Current state of the data flow #56

TangoYankee · 2024-07-09T20:41:12Z

TangoYankee
Jul 9, 2024
Maintainer

Description

Updating the Data Flow for the Capital Planning Project highlighted pain points in using and maintaining it. There are several branches that have made different changes in pursuit of alleviating these pain points. The most recent iteration is cp-flow-node-only. The next several sections will highlight the steps of the data flow, the associated pain points, and how the pain points are addressed in the latest iteration. We do not need to accept the whole of the changes. We can identify which parts make sense and use them on their own, leaving behind the parts that do not make sense.

Configuring the architecture

On main, the data-flow is run in persistent or semi-persistent databases. In live environments, there is a dedicated Digital Ocean Managed Database instance for each build environment. During local development, there is a database volume. The Digital Ocean Managed Database create a maintenance burden, adding three databases that need to be updated. But local and live databases add complexity to managing the state of the database. If a failed build leaves the database in a "bad" state, the developer will need to perform several steps to wipe the state and start over.

EXERCISE DESCRIPTION >>
Extend the data flow write-up from the end of its last sentence, keeping its voice and subject. The lines that come next are separate material and do not belong to the data flow write-up.

SUPPLIED DATA >>

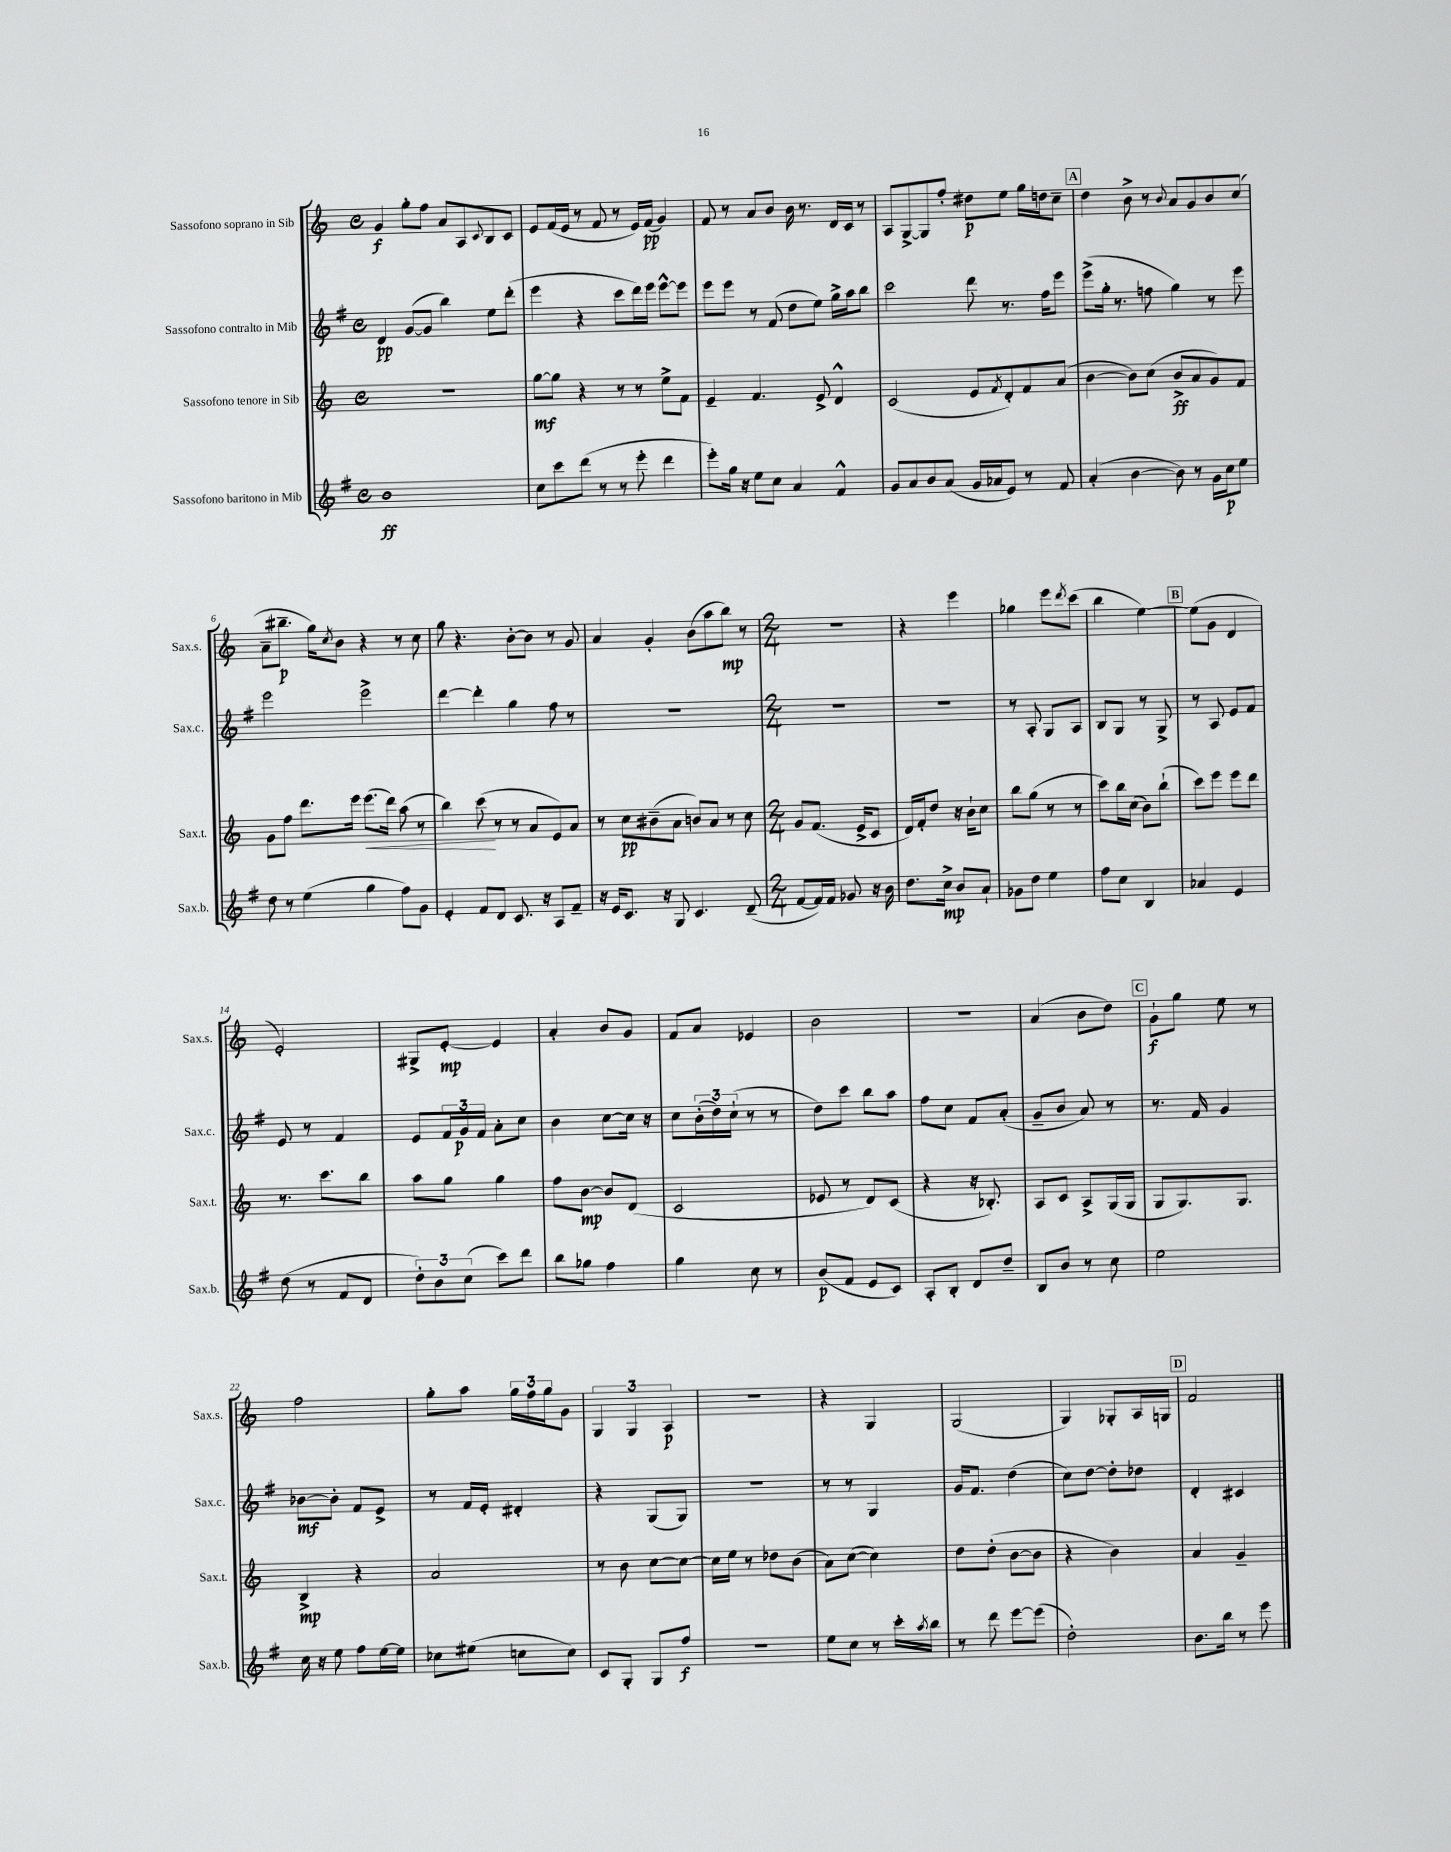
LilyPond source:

REPLY >>
cp-flow-node-only changes both the local and live environments. First, the GitHub action uses a docker "service" to create a dockerized database on each run. This database is ephemeral and disappears at the end of each build. We can make this change because we expect that any data flows running in the GitHub action have already been tested locally. They will likely succeed by the time they are on main. Getting rid of the database at the end of the build means 1) we do not need to maintain the database and 2) each run is guaranteed to be independent of previous runs. Second, the local environment removes the volume. If state needs to be temporarily saved across development sessions, it can be preserved by doing docker compose stop. If it needs to be wiped for a clean run, this can be done with docker compose down

Installing dependencies

On main, the data-flow requires the installation of several programs. These programs include MiniO, python/pyenv, and postgres. Though not included on main, development of the capital projects map also required handling of shapefiles using the ogr2ogr function of gdal. Each of these dependencies needs to be managed and updated independently. They also need a corresponding but distinct installation instruction in the GitHub Runner. This creates a burden on the developers, especially those who develop across different machines and operating systems.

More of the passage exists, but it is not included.